3. PHARMACEUTICAL FORM
Powder and solvent for concentrate for solution for infusion (powder for sterile concentrate).
The powder is an entire or broken white to off white pellet.
The solvent is a colourless and clear liquid.
4. CLINICAL PARTICULARS4.1. Therapeutic indications
Treatment and prophylaxis of acute hyperuricaemia, in order to prevent acute renal failure, in adults, children and adolescents (aged 0 to 17 years) with haematological malignancy with a high tumour burden and at risk of a rapid tumour lysis or shrinkage at initiation of chemotherapy.
4.2. Posology and method of administration
Posology
Fasturtec is to be used immediately prior to and during the initiation of chemotherapy only, as at the present, there is insufficient data to recommend multiple treatment courses.
The recommended dose for Fasturtec is 0.20 mg/kg/day. Fasturtec is administered as a once daily 30 minute intravenous infusion in 50 ml of a sodium chloride 9 mg/ml (0.9%) solution (see section 6.6).
The duration of treatment with Fasturtec may be up to 7 days, the exact duration should be based upon adequate monitoring of uric acid levels in plasma and clinical judgment.
Paediatric population
As no adjustment is necessary, the recommended dose is 0.20 mg/kg/day.
Special populations
Renally or hepatically impaired patients: No dose adjustment is necessary.
Method of Administration
Fasturtec should be administered under the supervision of a physician trained in chemotherapy of haematological malignancies.
Administration of rasburicase does not require any change in the timing or schedule of initiation of cytoreductive chemotherapy.
Rasburicase solution should be infused over 30 minutes. Rasburicase solution should be infused through a different line than that used for infusion of chemotherapeutic agents to prevent any possible drug incompatibility. If use of a separate line is not possible, the line should be flushed out with saline solution between infusion of chemotherapeutic agents and rasburicase. For instructions on reconstitution and dilution of the medicinal product before administration, see section 6.6.
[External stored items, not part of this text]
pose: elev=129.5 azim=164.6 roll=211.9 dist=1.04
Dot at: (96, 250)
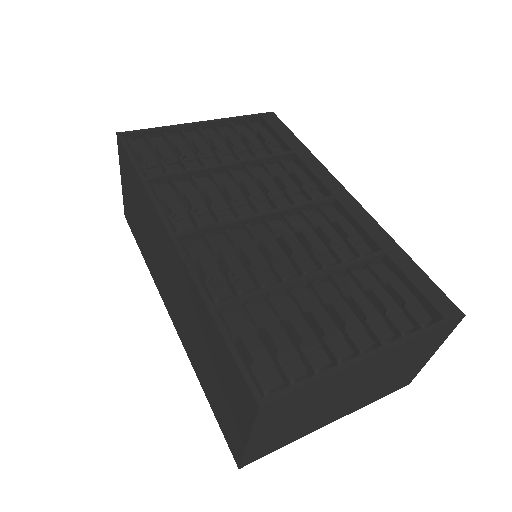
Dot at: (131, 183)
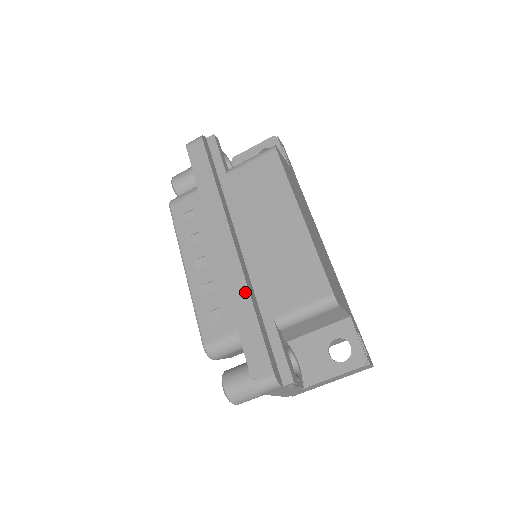
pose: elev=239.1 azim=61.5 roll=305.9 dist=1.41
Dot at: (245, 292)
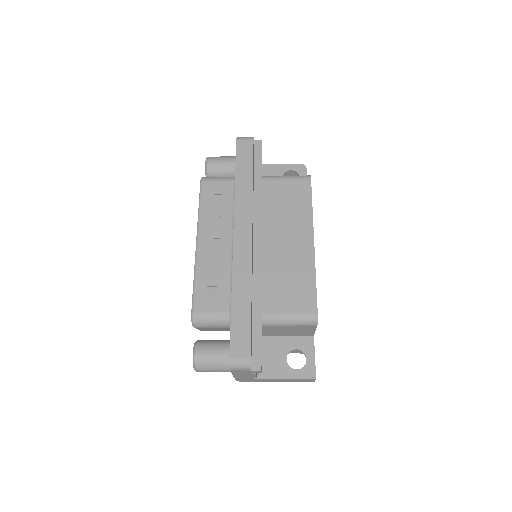
Dot at: (248, 283)
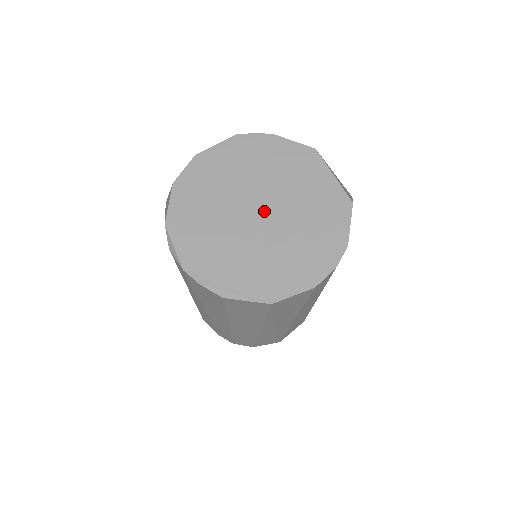
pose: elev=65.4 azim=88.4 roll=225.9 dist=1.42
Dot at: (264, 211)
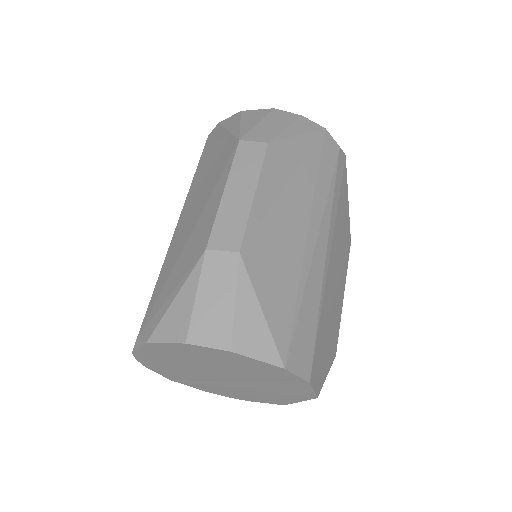
Dot at: (228, 379)
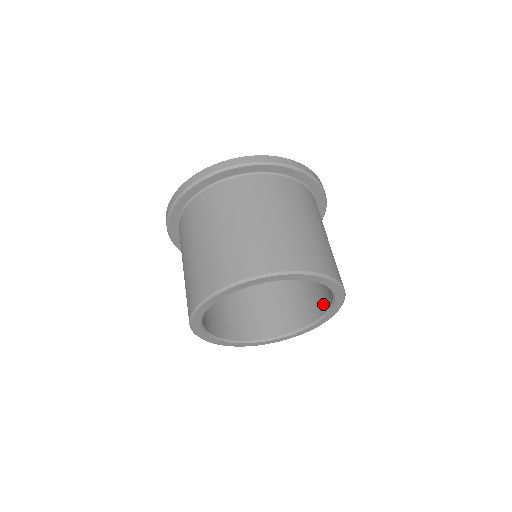
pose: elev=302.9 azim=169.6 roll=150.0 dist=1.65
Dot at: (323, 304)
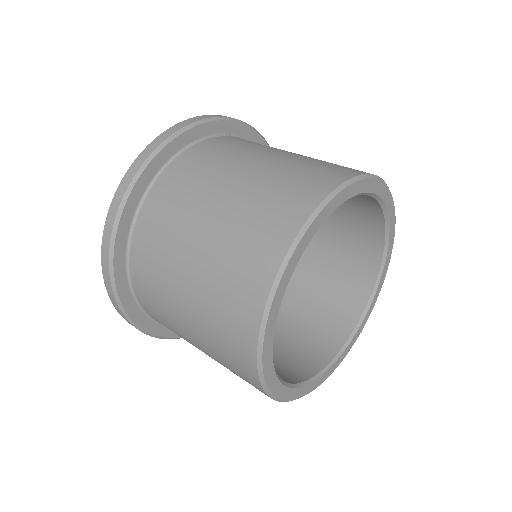
Dot at: (370, 210)
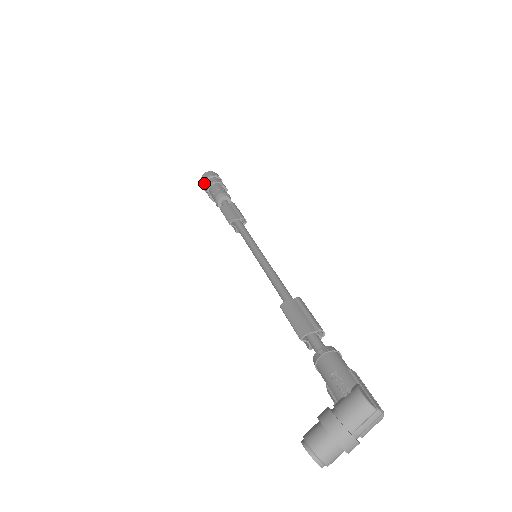
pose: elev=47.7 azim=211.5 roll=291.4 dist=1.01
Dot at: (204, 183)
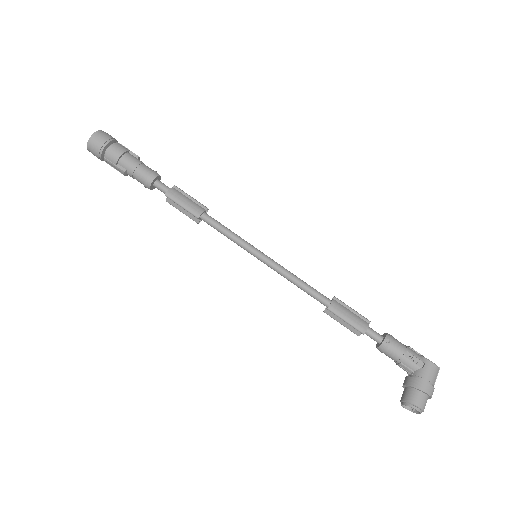
Dot at: (103, 150)
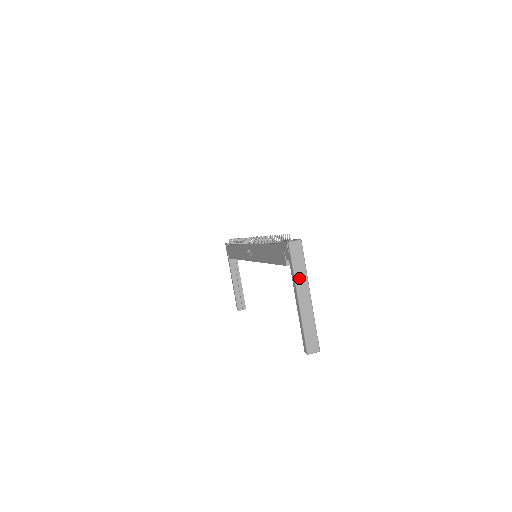
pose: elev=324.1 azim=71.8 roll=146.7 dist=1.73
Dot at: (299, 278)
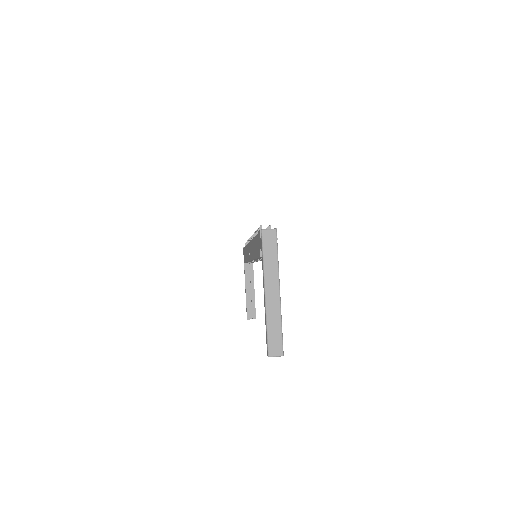
Dot at: (269, 270)
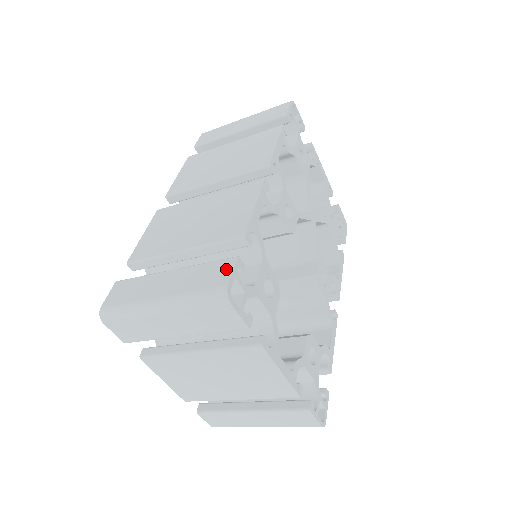
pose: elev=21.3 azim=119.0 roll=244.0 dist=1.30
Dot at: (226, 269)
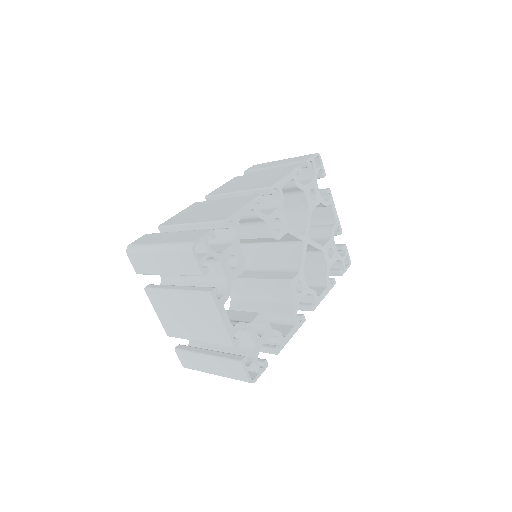
Dot at: (201, 234)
Because rasburicase may degrade uric acid in vitro , special precautions must be used during sample handling for plasma uric acid measurements, see section 6.6.
4.3 Contraindications
Hypersensitivity to the active substance or to any of the excipients listed in section 6.1.
G6PD deficiency and other cellular metabolic disorders known to cause haemolytic anaemia. Hydrogen peroxide is a by-product of the conversion of uric acid to allantoin. In order to prevent possible haemolytic anaemia induced by hydrogen peroxide, rasburicase is contraindicated in patients with these disorders.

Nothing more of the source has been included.